Admittedly, there was some contact between New England Patriots defensive back J.C. Jackson and Dolphins’ receiver Tyreek Hill, but was it really enough to warrant an important, early-game pass interference penalty?

Questionable Roughing the Passer and Offsides in Pittsburgh

The Jacksonville Jaguars benefited from several penalties throughout their 20-10 road victory over the Pittsburgh Steelers. The officiating was so questionable that Steelers’ receiver Diontae Johnson spoke about how bad the referees were to the media, a big no-no if you want to avoid hearing from Roger Goodell and paying a league-mandated fine.

One call in particular that drew the ire of Pittsburgh coaches and fans alike was the roughing-the-passer call, where the Steelers’ defender took Trevor Lawrence down with a perfect form tackle.

The referees also called a penalty on the Steelers for lining up offsides where, in fact, it was the Jacksonville Jaguars lined up offsides.
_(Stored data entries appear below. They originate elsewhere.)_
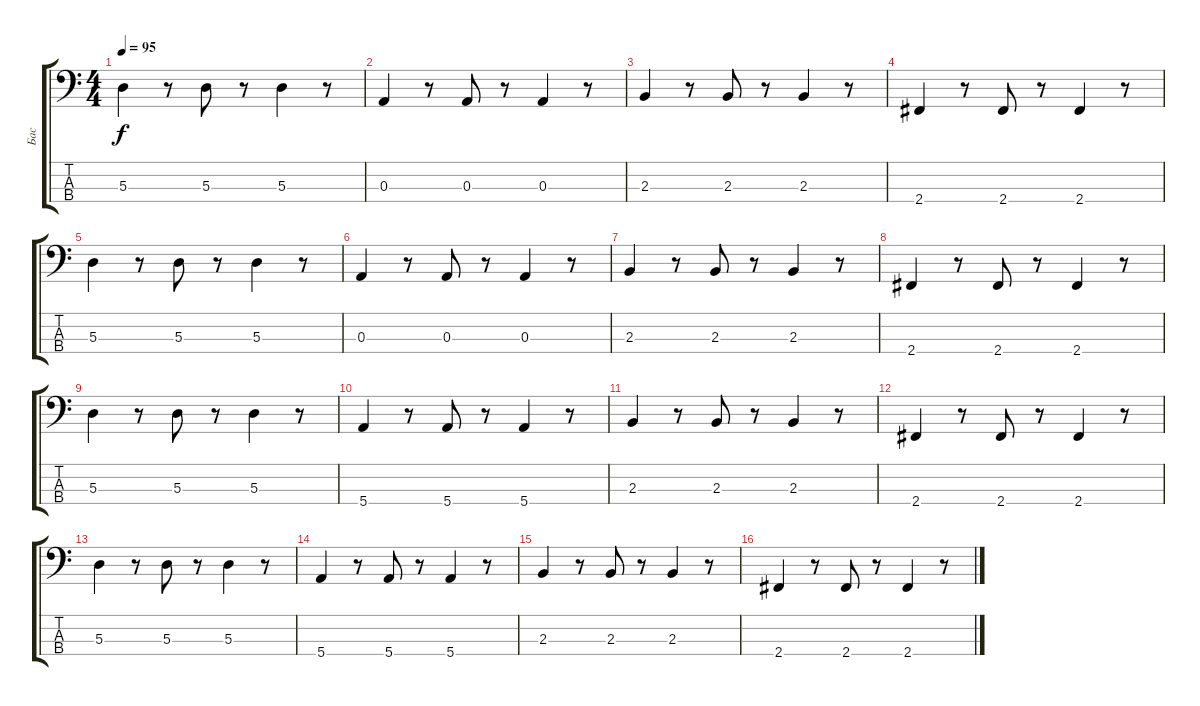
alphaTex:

\track ("Бас" "Бас") {instrument electricbassfinger}
\staff {score tabs}
\tuning (G2 D2 A1 E1) {hide}
\ts (4 4)
\tempo 95
\clef f4
\ks c
5.3.4{dy f} r.8 5.3.8 r.8 5.3.4 r.8 |
0.3.4 r.8 0.3.8 r.8 0.3.4 r.8 |
2.3.4 r.8 2.3.8 r.8 2.3.4 r.8 |
2.4.4 r.8 2.4.8 r.8 2.4.4 r.8 |
5.3.4 r.8 5.3.8 r.8 5.3.4 r.8 |
0.3.4 r.8 0.3.8 r.8 0.3.4 r.8 |
2.3.4 r.8 2.3.8 r.8 2.3.4 r.8 |
2.4.4 r.8 2.4.8 r.8 2.4.4 r.8 |
5.3.4 r.8 5.3.8 r.8 5.3.4 r.8 |
5.4.4 r.8 5.4.8 r.8 5.4.4 r.8 |
2.3.4 r.8 2.3.8 r.8 2.3.4 r.8 |
2.4.4 r.8 2.4.8 r.8 2.4.4 r.8 |
5.3.4 r.8 5.3.8 r.8 5.3.4 r.8 |
5.4.4 r.8 5.4.8 r.8 5.4.4 r.8 |
2.3.4 r.8 2.3.8 r.8 2.3.4 r.8 |
2.4.4 r.8 2.4.8 r.8 2.4.4 r.8
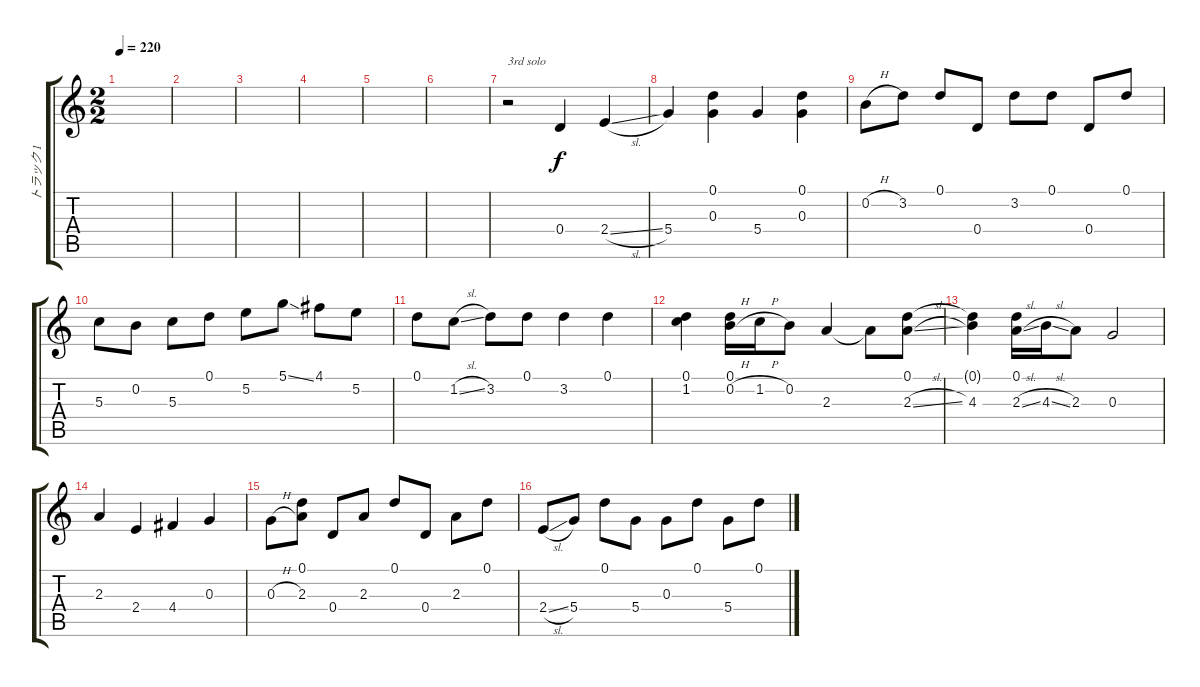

Johnson wasn’t the only player calling out the referee’s performance. Pittsburgh kicker Chris Boswell took to social media with photographic evidence showing the Jaguars were offsides.

Former vice president of officiating of the NFL and current rules analyst at FOX Sports Mike Pereira clarified that the officials botched the offsides penalty, saying, “In Pittsburgh, offside on the offensive guard? Officials are told to call that if a lineman has his head in the neutral zone on the short yardage push plays, not on field goal attempts”.

Head coach Mike Tomlin did not go as far as Johnson in his criticism of the penalty. However, during his postgame press conference, he did share his surprise.

“I didn’t get a lot of dialogue,” Tomlin said when asked whether there was an explanation given from the officials. “I hadn’t seen that called in 17 years of standing on the sidelines. Offsides, lined up offsides on a guard, on a field goal protection — it didn’t matter what they said. I’ve never seen that.”